R.S. Ganu, A.L. Roca, T.A. Garrow, L.B. Schook
Swine in Biomedical Research Conference, July 17-19, 2011, Chicago, IL


The domestic pig is a model organism for research 6n the enzymes betaine homocysteine methyltransferase (BHMT) and BHMT-2, which convert homocysteine to methionine using the substrates betaine and S-methylmethionine, respectively. In order to identify conserved regions that could play a functional role in these proteins, sequences of the BHMT and BHMT-2 genes from 37 species of deuterostomes were compared. The BHMT gene was detected in sea urchin, fish, amphibian, reptile, bird and mammalian genomes. By contrast, the BHMT-2 gene was present only in the genomes of mammals, including monotreme, marsupial and placental species.
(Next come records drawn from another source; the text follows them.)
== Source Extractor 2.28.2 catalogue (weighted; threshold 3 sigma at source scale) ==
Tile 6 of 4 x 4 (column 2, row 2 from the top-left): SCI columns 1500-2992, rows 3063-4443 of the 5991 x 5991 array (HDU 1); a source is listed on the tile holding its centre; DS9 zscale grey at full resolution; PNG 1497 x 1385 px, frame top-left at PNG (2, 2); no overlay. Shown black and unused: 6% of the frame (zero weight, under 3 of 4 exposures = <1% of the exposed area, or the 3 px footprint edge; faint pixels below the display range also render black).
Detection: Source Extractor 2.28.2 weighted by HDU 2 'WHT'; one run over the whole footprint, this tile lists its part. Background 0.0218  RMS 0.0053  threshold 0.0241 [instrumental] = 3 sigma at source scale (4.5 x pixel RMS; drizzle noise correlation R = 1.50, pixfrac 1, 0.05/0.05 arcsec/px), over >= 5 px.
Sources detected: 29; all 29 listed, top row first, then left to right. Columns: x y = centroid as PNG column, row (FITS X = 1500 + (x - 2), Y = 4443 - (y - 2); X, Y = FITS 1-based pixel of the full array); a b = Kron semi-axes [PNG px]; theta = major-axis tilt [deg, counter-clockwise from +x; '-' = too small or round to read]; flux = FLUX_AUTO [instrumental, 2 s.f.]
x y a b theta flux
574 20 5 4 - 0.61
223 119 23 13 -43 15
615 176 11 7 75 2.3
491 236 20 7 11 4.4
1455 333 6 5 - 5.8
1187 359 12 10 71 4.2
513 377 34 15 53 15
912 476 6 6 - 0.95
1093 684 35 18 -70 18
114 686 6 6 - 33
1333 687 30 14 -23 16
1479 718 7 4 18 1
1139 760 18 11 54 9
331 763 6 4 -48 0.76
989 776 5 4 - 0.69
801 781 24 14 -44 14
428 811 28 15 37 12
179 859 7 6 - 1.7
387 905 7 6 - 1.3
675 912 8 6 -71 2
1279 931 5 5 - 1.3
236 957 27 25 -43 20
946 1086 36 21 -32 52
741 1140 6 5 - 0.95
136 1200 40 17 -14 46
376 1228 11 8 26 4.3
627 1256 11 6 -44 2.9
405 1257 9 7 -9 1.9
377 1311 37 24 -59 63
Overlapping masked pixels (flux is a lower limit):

Thus BHMT gene duplication occurred after the divergence of mammals from other living vertebrates, but prior to the divergence of extant mammalian subclasses. Across mammalian genomes, the BHMT and BHMT-2 genes were located in tandem on the same chromosome, though  in all  mammals the genes differed in regions that code for important  functional  and  structural  motifs.  We identified seven codons that may have been targets of selection. A phylogeny of deuterostome BHMT and BHMT-2 sequences indicated that evolutionary rates were accelerated for BHMT-2 relative to BHMT. Comparing non-synonymous to synonymous mutation ratios across the phylogeny suggested that the highest levels of positive selection had occurred following gene duplication at the base of the mammalian clade. The patterns detected may be of potential relevance to the evolution of mammalian traits.